A twice-divorced man wants his children and partner to be together at family occasions. Mariella Frostrup says a harmoniously blended family is something that needs to be worked at
The dilemma I have two ex-wives: two children with one, and another child with the other. I see my children all the time, have never missed child support payments, attend events and help as much as I can. My relationship with my second ex is strong, but not with my first. I’ve recently begun a new relationship with someone who has a young son. I am really happy and treat him as my own. I completely love them both and think I am finally content. She has met my children although we have not stated we are partners. My second ex is happy for me. My first ex, however, has banned me from going anywhere with my new partner when I have the older two children. It has meant we have missed family events and my partner doesn’t get to know my older children. If I try to stand up to my first ex she becomes abusive and brings up our break-up, which was more than seven years ago. I don’t know what to do. If I put my new partner first I get accused of neglect; if I play nice with my first ex she takes advantage.
Mariella replies That’s quite a lot about you. I do, however, appreciate irrepressible optimism. And your assertion that you have now, finally, found the woman who will make you content is certainly that. You’re not alone in your struggle to create harmony between family left behind and those you move on to. It’s an increasingly necessary life skill as longer lifespans and the hunt for personal happiness takes its toll.
You may be a pioneer of this new phenomenon, but your quest for a companion who will make you feel good, coupled with support from all those you’ve lingered with along the way, isn’t inspiring my sympathy. Instead, with you putting “I think” in sentences about this new relationship’s potential I find myself lurching toward your first ex-wife’s corner.
It’s not that you should be held to ransom for past mistakes: of course that does none of us any good, but it could be that she has less conviction about the lasting potential of what’s heading to be marriage number three than you do. The benefit of hindsight is a valuable gift. Judging by your allusion to dates you’ve managed two wives and three children in less than a decade. No wonder your first incumbent has little confidence that this latest fancy will be any more of a permanent fixture than she or her replacement were.
Putting children through the turmoil of embracing new partners is unavoidable, but it’s often prematurely demanded to assuage a parent’s guilt. That’s why far from being included in the auditioning process it’s better in most cases that the relationship is firmly cemented before you reinvent “family occasions” to include new arrivals.
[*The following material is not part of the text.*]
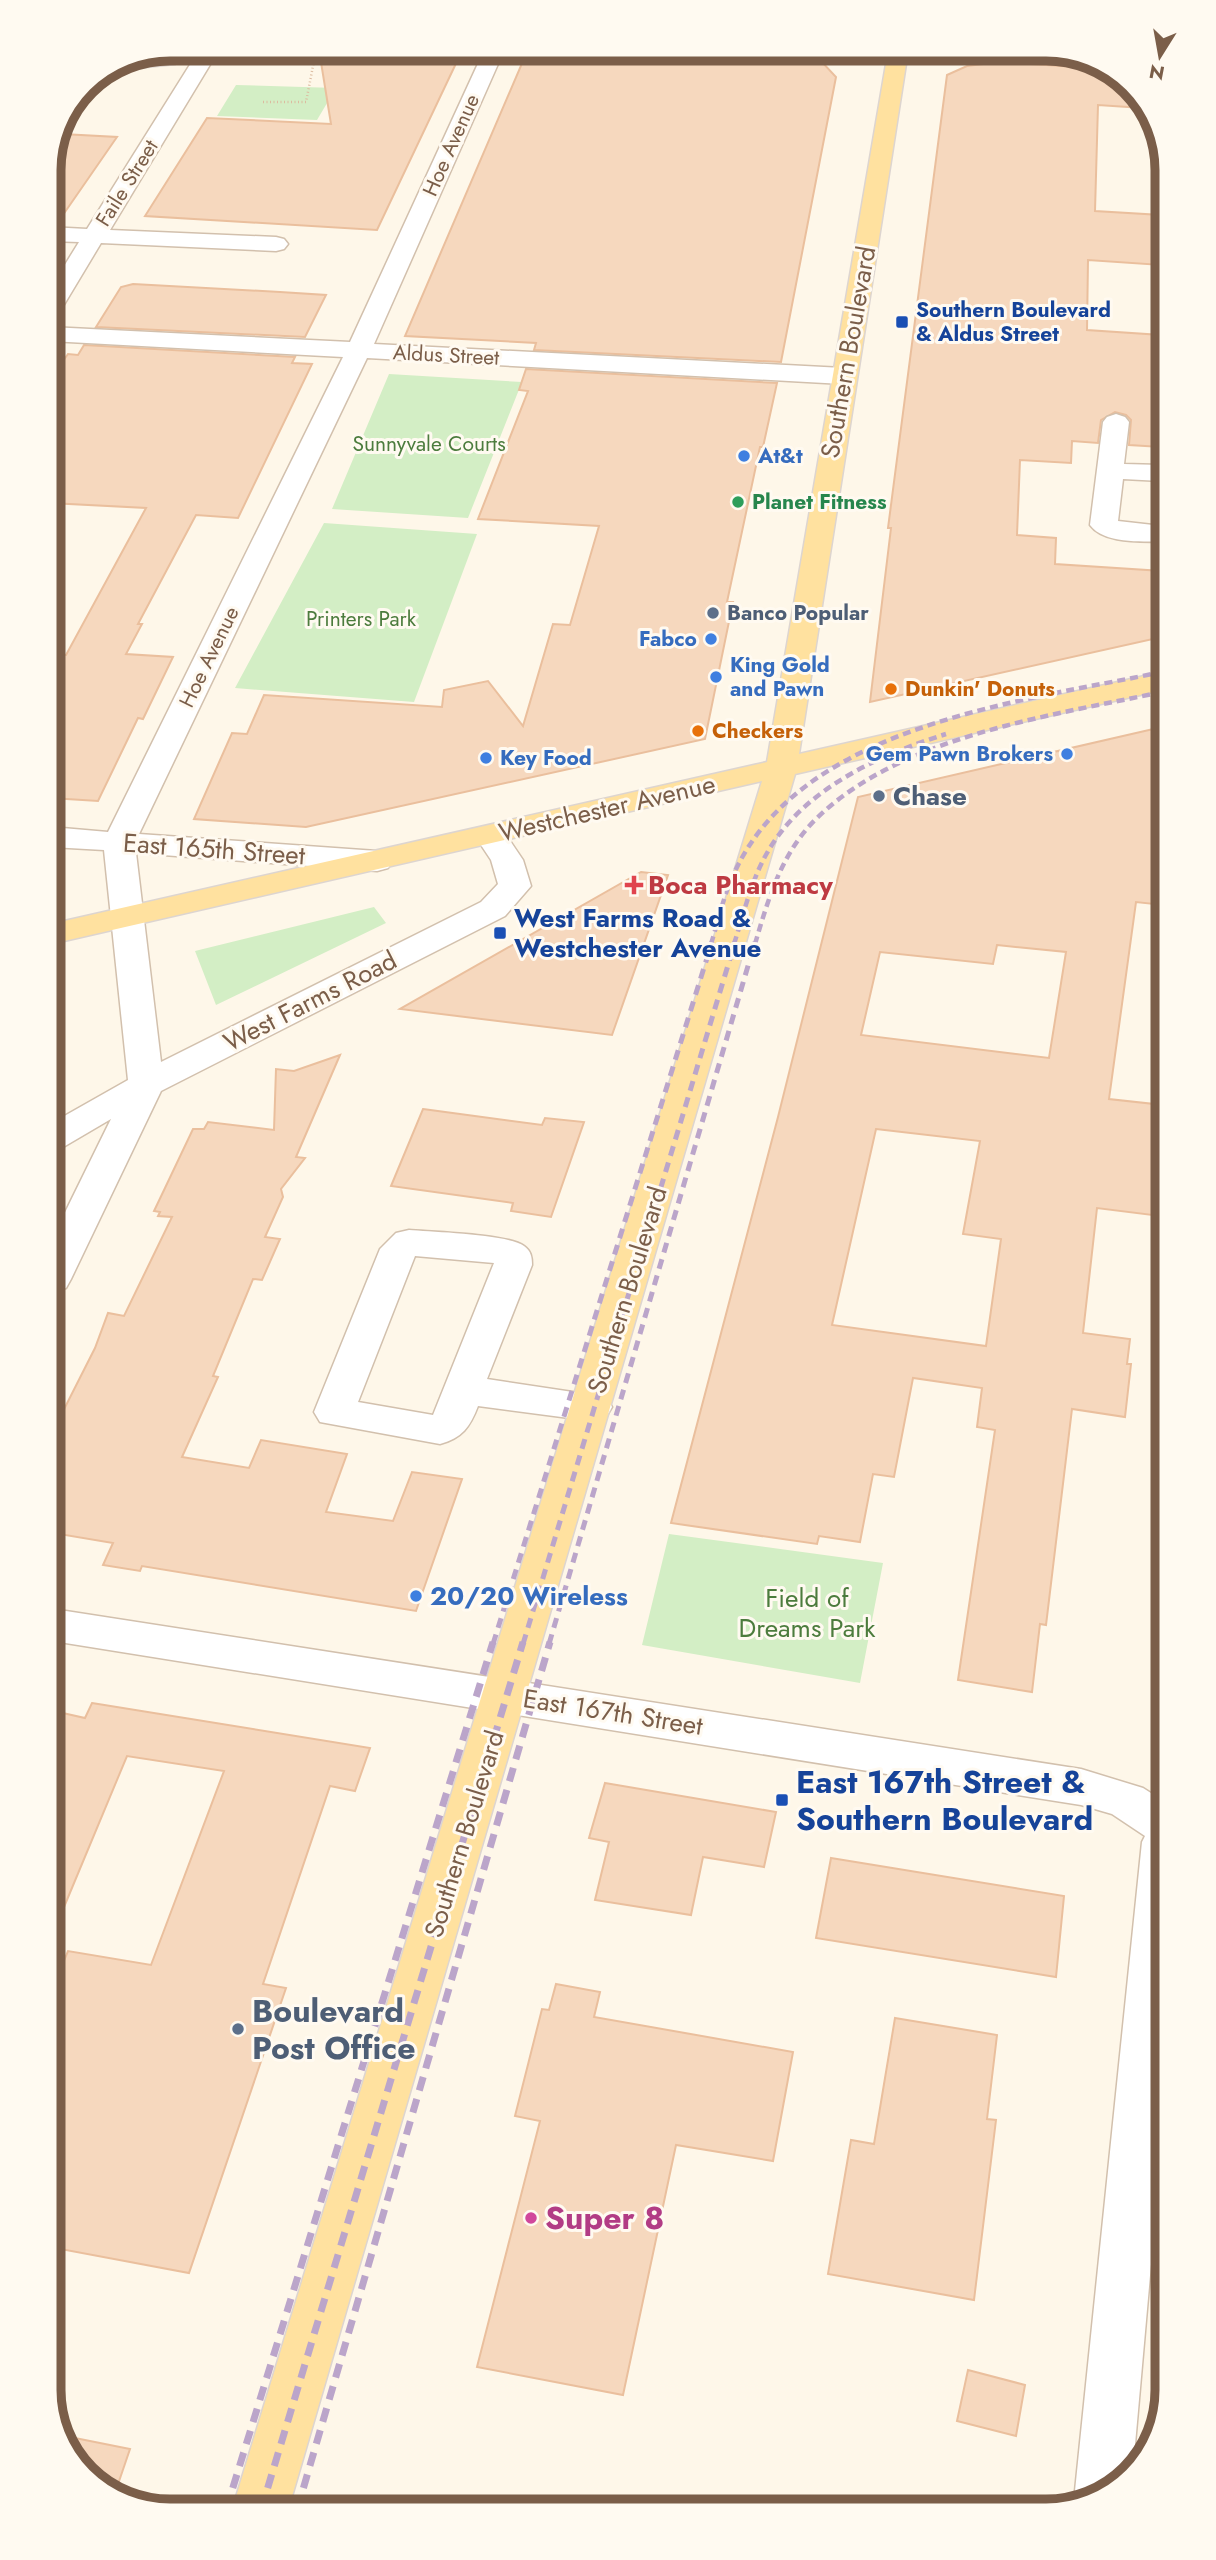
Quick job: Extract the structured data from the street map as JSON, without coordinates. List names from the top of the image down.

You say you’ve started seeing this woman recently and I’m curious as to how “recently” you mean. The enthusiasm to introduce new lovers to friends and wider family is a perfectly natural impulse, but when it comes to kids a more cautious approach is preferable. So why don’t you make the most of this enjoyable liaison and also of the precious time you have with your own children without trying to create a Kardashian family clan?
You say you “help” with your children “when you can” – a luxury not many parents enjoy – and I can’t shake off a suspicion that you’re pretty focused on you. Look at all the “I”s in your email, for starters. So how many potential stepmothers do you expect your children to meet and get to know? Does ex-wife number one get on with ex-wife number two? And does your love for the latest youngster caught in the slipstream transcend what you feel for the child’s mother? In other words is your current devotion to the boy likely to continue if you and this latest squeeze split up?
The thing about having children is that for as long as they are dependent and vulnerable you can’t reasonably expect to freely follow your heart. Their feelings and indeed their basic human rights must also provide a point of reference. I’m not against you dating, or eternally questing for Mrs Right, but is it absolutely necessary to envelop the children quite so swiftly into the newest family fold?
Choices have repercussions and learning to live with the outcome of your decisions is as important as striving for personal fulfilment. Trying to get three women and four children to sing “Kumbaya” for your pleasure seems a pretty selfish demand.
A harmoniously blended family isn’t your automatic right. Like everything else in life it’s something you have to work for. Your first ex-wife may be unforgiving and guilty of wilfully obstructive behaviour, but you’d be surprised how much you could improve understanding between you simply by changing tack. Listening and understanding, and taking responsibility for the emotional scars you’ve created, will serve you far better than just expecting others to hop to your tune.